NEW YORK (CBSNewYork) — Plans for a double cap on for-hire vehicles in the city was announced Wednesday.
One extends an already existing cap on the number of vehicle licenses and the other limits how long those cars can cruise around without passengers.
But, as CBS2’s Alice Gainer found out, not everyone is on board with the idea.
Some app-based drivers were among those standing behind the announcement that the city would continue to cap the number of for-hire vehicle licenses.
“Whatever driver you asked, compared to last year, every driver will tell you he’s making more and more today. This is because of the cap. It really help us a lot, and we hope it’s going to continue,” driver Saidou Sidive said.
But one Uber driver who has been with the company from the beginning disagreed, saying he sees no difference in the number of passengers he picks up.
“It’s about the same, honestly. It’s about the same. I haven’t seen a decrease in traffic, either. It’s about the same,” Brady Guerrero said.

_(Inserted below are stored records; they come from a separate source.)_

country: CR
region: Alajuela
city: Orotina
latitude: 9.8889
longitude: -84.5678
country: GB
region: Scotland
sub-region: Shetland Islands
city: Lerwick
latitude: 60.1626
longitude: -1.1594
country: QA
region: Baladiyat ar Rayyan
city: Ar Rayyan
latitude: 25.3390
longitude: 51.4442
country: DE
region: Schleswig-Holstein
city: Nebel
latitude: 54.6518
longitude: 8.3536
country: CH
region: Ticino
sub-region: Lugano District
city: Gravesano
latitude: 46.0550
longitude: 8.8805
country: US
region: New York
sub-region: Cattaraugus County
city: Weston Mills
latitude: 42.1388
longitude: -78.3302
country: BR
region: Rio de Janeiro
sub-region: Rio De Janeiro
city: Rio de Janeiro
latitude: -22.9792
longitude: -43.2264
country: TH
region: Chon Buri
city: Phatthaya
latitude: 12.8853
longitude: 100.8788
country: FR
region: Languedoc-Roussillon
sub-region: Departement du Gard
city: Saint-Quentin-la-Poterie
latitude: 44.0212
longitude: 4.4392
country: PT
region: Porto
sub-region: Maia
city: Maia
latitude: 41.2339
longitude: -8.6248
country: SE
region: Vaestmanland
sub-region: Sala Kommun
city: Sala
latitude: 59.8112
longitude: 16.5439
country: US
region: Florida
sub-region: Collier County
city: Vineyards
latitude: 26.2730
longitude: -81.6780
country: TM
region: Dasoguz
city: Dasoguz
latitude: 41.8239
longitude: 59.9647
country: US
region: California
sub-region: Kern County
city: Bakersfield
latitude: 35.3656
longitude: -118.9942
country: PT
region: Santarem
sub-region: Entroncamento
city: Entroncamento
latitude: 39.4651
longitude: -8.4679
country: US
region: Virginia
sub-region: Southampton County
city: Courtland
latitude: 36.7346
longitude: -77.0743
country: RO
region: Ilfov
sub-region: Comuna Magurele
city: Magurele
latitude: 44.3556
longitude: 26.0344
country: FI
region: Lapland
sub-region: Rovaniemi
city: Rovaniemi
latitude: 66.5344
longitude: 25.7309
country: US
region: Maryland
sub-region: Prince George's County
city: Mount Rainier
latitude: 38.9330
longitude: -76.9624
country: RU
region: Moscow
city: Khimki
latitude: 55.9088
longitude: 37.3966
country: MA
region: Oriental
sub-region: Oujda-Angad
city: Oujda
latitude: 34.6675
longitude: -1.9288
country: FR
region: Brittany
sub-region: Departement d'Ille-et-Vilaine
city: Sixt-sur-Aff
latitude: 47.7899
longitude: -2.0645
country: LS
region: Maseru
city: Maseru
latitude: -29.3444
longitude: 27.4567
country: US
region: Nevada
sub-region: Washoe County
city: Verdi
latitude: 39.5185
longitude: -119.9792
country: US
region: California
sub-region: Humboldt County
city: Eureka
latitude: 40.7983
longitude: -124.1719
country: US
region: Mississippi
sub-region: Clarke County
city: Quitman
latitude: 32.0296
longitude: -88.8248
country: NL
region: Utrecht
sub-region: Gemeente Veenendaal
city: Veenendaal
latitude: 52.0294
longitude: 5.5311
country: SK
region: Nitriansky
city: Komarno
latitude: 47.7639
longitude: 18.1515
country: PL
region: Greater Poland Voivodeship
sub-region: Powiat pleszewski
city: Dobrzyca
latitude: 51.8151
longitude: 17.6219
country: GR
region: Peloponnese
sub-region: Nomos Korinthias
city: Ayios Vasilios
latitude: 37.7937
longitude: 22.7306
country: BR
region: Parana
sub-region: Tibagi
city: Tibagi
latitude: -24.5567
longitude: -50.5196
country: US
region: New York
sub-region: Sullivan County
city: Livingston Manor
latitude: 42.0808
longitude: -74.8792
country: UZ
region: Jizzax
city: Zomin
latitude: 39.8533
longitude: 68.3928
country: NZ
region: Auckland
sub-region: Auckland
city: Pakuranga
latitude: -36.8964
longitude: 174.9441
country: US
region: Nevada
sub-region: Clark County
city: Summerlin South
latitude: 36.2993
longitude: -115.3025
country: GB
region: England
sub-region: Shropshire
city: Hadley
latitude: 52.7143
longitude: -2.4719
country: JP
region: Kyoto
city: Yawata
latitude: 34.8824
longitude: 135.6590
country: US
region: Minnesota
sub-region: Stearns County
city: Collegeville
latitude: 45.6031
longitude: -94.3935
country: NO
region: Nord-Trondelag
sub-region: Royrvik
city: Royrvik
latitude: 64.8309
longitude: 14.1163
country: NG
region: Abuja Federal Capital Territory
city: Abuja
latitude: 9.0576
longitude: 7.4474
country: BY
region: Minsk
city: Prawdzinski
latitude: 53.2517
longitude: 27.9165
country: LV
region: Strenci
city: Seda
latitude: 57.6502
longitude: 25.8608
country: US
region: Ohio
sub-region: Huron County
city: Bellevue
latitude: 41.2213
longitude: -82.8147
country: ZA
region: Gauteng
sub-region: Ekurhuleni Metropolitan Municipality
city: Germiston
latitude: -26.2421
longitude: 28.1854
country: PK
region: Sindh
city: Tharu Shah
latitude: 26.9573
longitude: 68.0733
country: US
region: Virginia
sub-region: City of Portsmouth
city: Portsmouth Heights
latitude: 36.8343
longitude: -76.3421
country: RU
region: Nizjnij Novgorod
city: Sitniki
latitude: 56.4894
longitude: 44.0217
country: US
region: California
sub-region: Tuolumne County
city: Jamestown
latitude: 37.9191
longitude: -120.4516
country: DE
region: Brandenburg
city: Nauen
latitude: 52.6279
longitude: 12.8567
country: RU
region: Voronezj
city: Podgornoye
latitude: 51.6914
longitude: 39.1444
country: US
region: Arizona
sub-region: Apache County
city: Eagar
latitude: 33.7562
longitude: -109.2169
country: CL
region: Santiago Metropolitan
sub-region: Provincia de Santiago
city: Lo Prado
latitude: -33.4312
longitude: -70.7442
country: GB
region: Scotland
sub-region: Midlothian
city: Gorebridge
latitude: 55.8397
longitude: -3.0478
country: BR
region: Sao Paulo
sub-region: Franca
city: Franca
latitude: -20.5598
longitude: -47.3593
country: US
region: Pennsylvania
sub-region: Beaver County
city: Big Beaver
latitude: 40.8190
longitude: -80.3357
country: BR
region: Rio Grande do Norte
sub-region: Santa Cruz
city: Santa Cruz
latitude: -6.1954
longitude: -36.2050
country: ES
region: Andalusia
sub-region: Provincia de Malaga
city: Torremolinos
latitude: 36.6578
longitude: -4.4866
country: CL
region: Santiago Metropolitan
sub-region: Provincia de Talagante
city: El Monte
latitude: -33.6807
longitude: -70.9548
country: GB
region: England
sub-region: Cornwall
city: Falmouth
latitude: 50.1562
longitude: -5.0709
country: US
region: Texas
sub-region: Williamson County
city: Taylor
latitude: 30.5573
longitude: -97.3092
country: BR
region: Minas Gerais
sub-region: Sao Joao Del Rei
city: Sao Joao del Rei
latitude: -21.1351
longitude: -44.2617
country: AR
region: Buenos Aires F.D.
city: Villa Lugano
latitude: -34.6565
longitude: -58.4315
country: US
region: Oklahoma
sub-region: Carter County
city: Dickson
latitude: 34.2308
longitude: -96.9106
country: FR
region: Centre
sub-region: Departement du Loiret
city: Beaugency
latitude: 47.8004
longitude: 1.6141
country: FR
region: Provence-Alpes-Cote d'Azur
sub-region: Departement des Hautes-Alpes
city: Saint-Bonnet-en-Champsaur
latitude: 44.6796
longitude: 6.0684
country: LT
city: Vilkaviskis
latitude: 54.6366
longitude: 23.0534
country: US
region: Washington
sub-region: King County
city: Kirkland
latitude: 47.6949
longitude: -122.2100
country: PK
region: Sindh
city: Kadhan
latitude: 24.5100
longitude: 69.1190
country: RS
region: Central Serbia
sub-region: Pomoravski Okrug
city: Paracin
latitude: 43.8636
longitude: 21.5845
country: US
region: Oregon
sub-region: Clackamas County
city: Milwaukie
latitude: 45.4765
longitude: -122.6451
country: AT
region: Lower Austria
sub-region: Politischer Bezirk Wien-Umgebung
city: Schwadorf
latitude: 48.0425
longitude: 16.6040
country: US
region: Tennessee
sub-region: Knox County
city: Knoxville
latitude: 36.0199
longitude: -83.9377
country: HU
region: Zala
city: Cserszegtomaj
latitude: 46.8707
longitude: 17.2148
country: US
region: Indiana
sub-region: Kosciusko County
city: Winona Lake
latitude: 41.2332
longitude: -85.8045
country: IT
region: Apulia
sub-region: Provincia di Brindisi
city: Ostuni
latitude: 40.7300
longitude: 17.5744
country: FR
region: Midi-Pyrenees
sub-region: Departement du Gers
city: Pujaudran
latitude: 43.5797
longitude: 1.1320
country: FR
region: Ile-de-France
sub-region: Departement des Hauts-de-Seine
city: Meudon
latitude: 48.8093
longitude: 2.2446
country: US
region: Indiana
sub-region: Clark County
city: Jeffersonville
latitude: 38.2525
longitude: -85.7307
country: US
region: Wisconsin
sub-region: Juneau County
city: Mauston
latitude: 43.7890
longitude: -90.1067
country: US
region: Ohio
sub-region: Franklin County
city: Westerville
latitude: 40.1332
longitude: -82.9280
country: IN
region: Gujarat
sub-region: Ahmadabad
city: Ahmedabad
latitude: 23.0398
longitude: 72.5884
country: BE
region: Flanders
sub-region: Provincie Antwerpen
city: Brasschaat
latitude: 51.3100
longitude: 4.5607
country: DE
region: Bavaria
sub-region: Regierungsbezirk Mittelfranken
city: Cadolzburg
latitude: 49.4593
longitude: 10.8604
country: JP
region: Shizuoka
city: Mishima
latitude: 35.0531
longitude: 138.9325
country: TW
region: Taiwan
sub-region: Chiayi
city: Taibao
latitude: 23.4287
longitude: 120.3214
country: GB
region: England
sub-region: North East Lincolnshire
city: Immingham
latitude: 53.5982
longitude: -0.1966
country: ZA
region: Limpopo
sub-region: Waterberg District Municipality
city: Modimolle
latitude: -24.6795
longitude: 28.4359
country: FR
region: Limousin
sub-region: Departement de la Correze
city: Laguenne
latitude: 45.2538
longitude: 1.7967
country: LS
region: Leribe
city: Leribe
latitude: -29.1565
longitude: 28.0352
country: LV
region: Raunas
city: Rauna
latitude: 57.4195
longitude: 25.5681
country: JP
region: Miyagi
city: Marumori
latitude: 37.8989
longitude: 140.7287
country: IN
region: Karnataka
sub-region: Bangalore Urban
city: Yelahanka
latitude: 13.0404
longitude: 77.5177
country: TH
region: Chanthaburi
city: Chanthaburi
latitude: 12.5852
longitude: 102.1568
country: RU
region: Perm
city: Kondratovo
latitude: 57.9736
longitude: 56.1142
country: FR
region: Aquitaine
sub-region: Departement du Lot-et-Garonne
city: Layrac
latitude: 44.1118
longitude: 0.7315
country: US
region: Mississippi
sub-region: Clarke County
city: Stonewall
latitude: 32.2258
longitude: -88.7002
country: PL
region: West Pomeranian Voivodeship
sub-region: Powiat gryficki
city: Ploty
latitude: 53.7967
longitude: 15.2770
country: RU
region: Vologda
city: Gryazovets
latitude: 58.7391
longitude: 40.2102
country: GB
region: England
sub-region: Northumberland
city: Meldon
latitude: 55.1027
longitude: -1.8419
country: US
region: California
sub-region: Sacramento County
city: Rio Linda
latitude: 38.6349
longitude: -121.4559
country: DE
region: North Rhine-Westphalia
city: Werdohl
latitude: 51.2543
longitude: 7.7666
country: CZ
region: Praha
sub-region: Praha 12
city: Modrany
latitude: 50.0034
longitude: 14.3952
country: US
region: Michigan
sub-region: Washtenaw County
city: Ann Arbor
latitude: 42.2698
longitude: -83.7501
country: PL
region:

Another kind of cap was announced Wednesday, too, one on how long for-hire companies can let the vehicles cruise without passengers below 96th Street. It would require companies reduce cruising to just 31 percent of the time vehicles are on the road.
Mayor Bill de Blasio said he believes this will speed up traffic below 60th Street by about 10 percent.
“If a trip took you 10 minutes before, it’ll take you nine minutes,” de Blasio said. “As we said, people might wait a little bit longer to get that for-hire vehicle, a certain number of seconds.”
Meanwhile, many yellow taxi drivers have suffered financial crisis over the past few years.
“We have had nine driver suicides,” said Bhairavi Desai, the executive director of the New York Taxi Workers Alliance. “In January 2019 there were more foreclosures of individual medallions than the entire years of 2015, ’16 and ’17. The poverty has been choking this workforce.”
Desai said the cap is the first step in stabilizing an over-saturated market.
However, Uber released a statement that reads in part, “Not only is the mayor’s policy hurting app drivers by forcing them to pay exorbitant fees to rent a car, but he has proposed nothing to fix the current medallion system that only benefits lenders and taxi insiders.”
So how will the city enforce the cruising cap? Officials said by tracking movement through GPS and imposing stiff penalties.
The cap on licenses will exclude wheelchair-accessible vehicles and all-electric vehicles. The city said the Taxi and Limousine Commission will watch closely to see if companies increase lease rates to drivers, and if they do the city will just increase the minimum wage.